I have a helper container and an app container.
The helper container handles mounting of code via git to a shared mount with the app container.
I need for the helper container to check for a package.json or requirements.txt in the cloned code and if one exists to run npm install or pip install -r requirements.txt, storing the dependencies in the shared mount.
Thing is the npm command and/or the pip command needs to be run from the app container to keep the helper container as generic and as agnostic as possible.
One solution would be to mount the docker socket to the helper container and run docker exec <command> <app container> but what if I have thousands of such apps on a single host.
Will there be issues having hundreds of containers all accessing the docker socket at the same time? And is there a better way to do this? Get commands run on another container?
Well there is no "container to container" internal communication layer like "ssh". In this regard, the containers are as standalone as 2 different VMs ( beside the network part in general ).
You might go the usual way, install opensshd-server on the "receiving" server, configure it key-based only. You do not need to export the port to the host, just connect to the port using the docker-internal network. Deploy the ssh private key on the 'caller server' and the public key into .ssh/authorized_keys on the 'receiving server' during container start time ( volume mount ) so you do not keep the secrets in the image (build time).
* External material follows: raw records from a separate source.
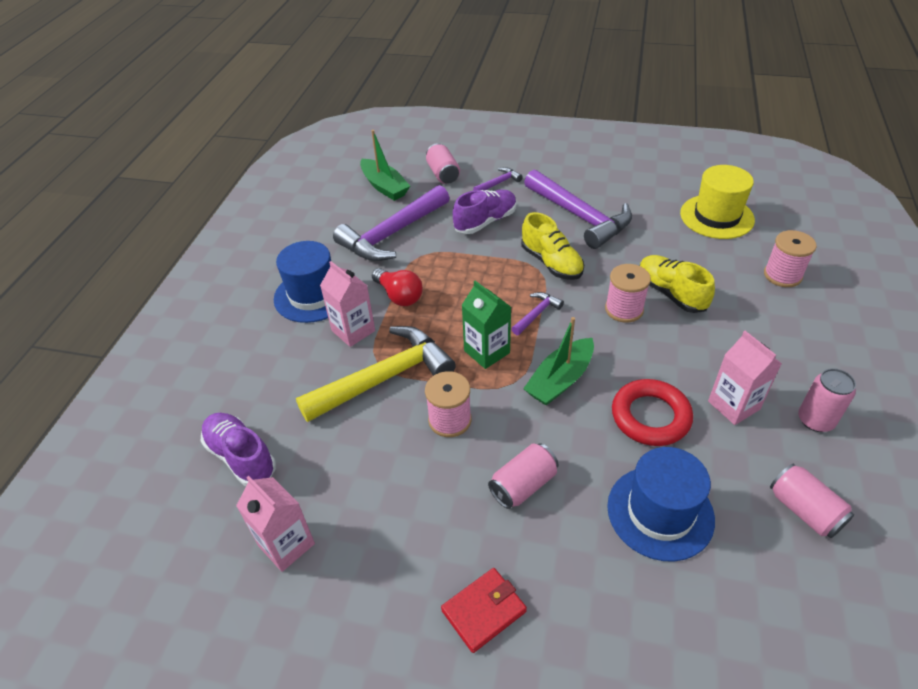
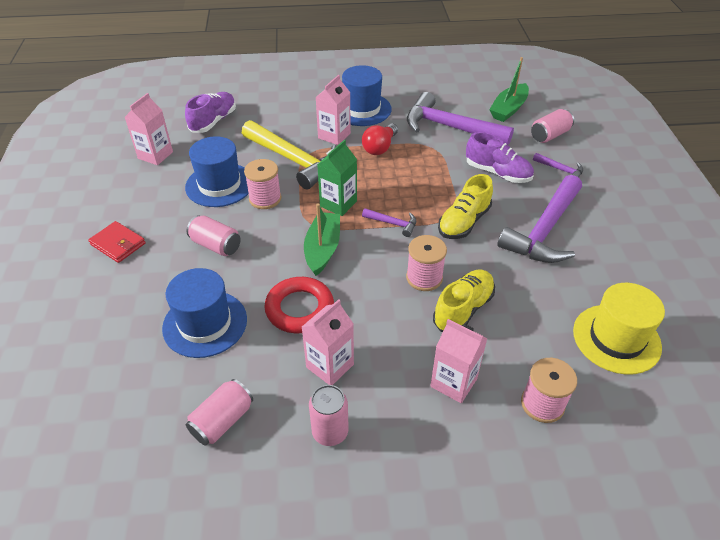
camera: 70 degrees right, 0 degrees up
(399, 466) = (219, 185): none -> blue hat
(560, 380) = (322, 249): green boat -> green boat turned 75 degrees clockwise
(758, 321) = (453, 382): none -> pink carton

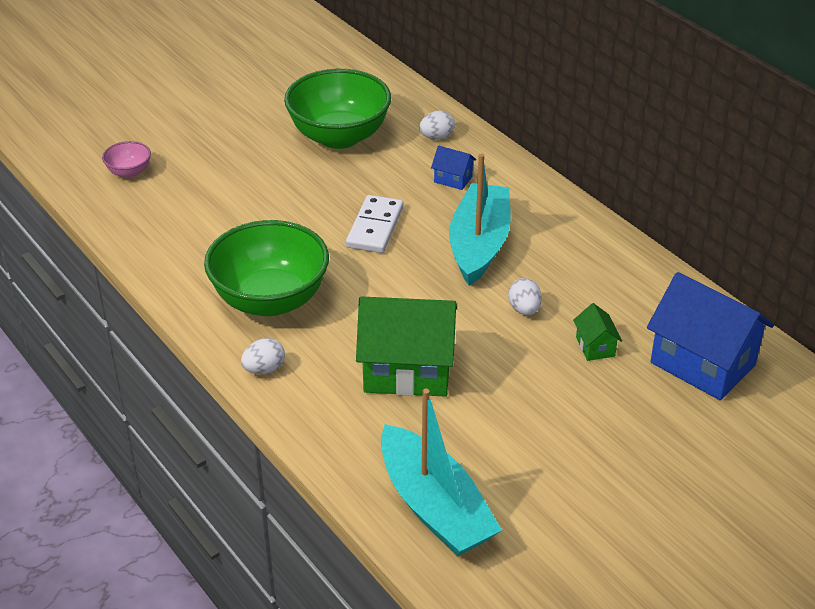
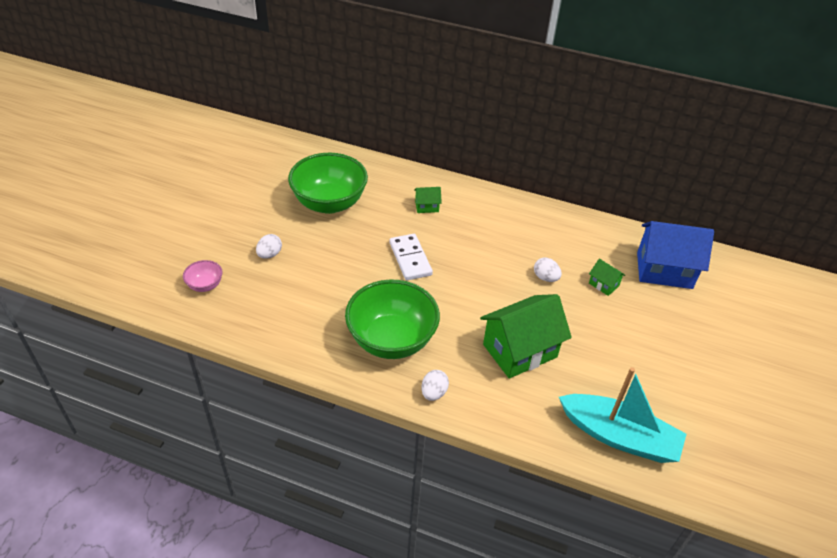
camera: 35 degrees left, 5 degrees up
(436, 137) = (391, 181): white egg -> white egg (269, 254)
(453, 179) = (427, 207): blue house -> green house
(479, 244) = (482, 245): turquoise boat -> none

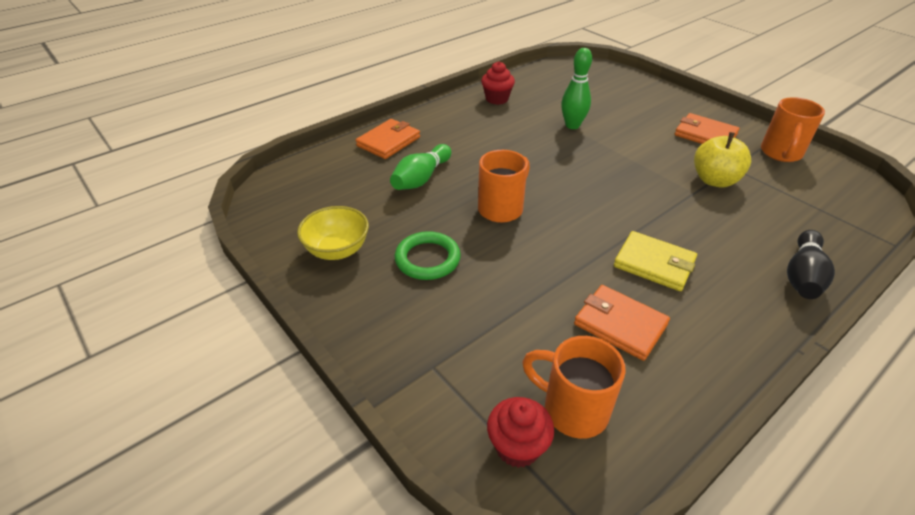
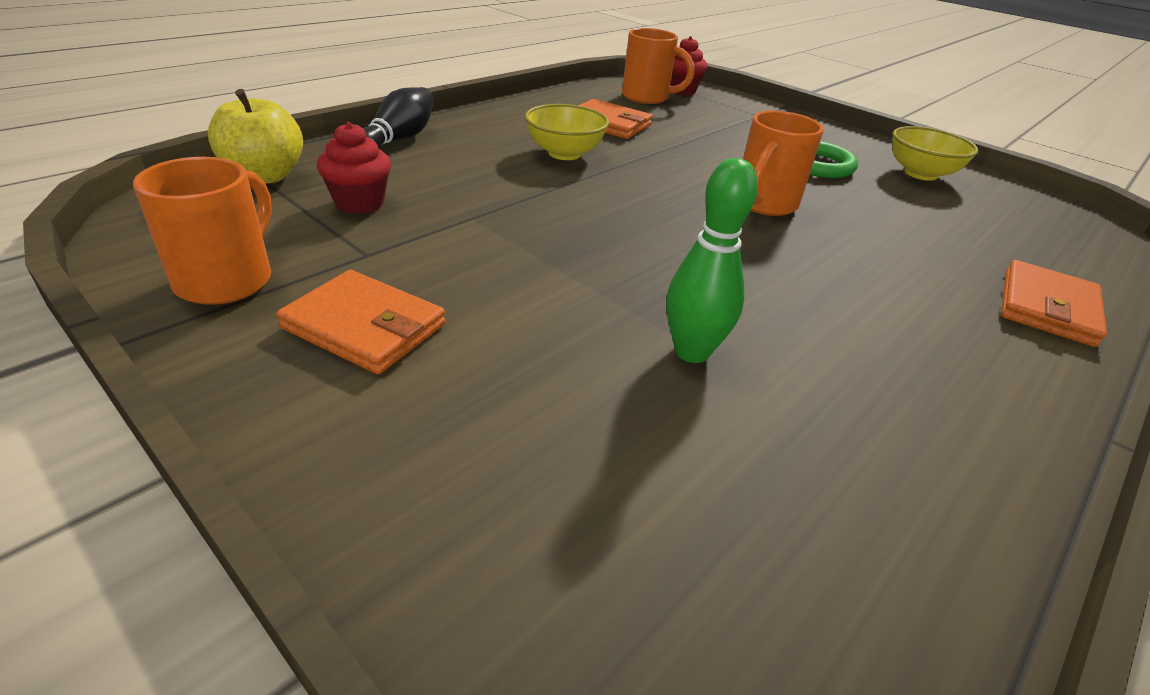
camera: 170 degrees right, 5 degrees down
(421, 178) = (912, 242): green bowling pin -> none
(497, 99) = (937, 451): red cupcake -> red cupcake (359, 203)
(654, 264) = (564, 153): yellow wallet -> yellow bowl
(714, 180) = (422, 232): yellow apple -> yellow apple (265, 176)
Probably also create a ssh-alias in .ssh/config and also set HostVerify to no, since the containers could be rebuild. Then do
ssh <alias> your-command
Found that better way I was looking for :-) .
Using supervisord and running the xml rpc server enables me to run something like:
supervisorctl -s http://127.0.0.1:9002 -utheuser -pthepassword start uwsgi
supervisorctl -s http://127.0.0.1:9002 -utheuser -pthepassword start uwsgi
In the helper container, this will connect to the rpc server running on port 9002 on the app container and execute a program block that may look something like;
[program:uwsgi]
directory=/app
command=/usr/sbin/uwsgi --ini /app/app.ini --uid nginx --gid nginx --plugins http,python --limit-as 512
autostart=false
autorestart=unexpected
stdout_logfile=/var/log/uwsgi/stdout.log
stdout_logfile_maxbytes=0
stderr_logfile=/var/log/uwsgi/stderr.log
stderr_logfile_maxbytes=0
exitcodes=0
environment = HOME="/app", USER="nginx"]
This is exactly what I needed!
For anyone who finds this you'll probably need your supervisord.conf on your app container to look sth like:
[supervisord]
nodaemon=true
[supervisorctl]
[rpcinterface:supervisor]
supervisor.rpcinterface_factory = supervisor.rpcinterface:make_main_rpcinterface
[inet_http_server]
port=127.0.0.1:9002
username=user
password=password
[program:uwsgi]
directory=/app
command=/usr/sbin/uwsgi --ini /app/app.ini --uid nginx --gid nginx --plugins http,python --limit-as 512
autostart=false
autorestart=unexpected
stdout_logfile=/var/log/uwsgi/stdout.log
stdout_logfile_maxbytes=0
stderr_logfile=/var/log/uwsgi/stderr.log
stderr_logfile_maxbytes=0
exitcodes=0
environment = HOME="/app", USER="nginx"]
You can setup the inet_http_server to listen on a socket. You can link the containers to be able to access them at a hostname.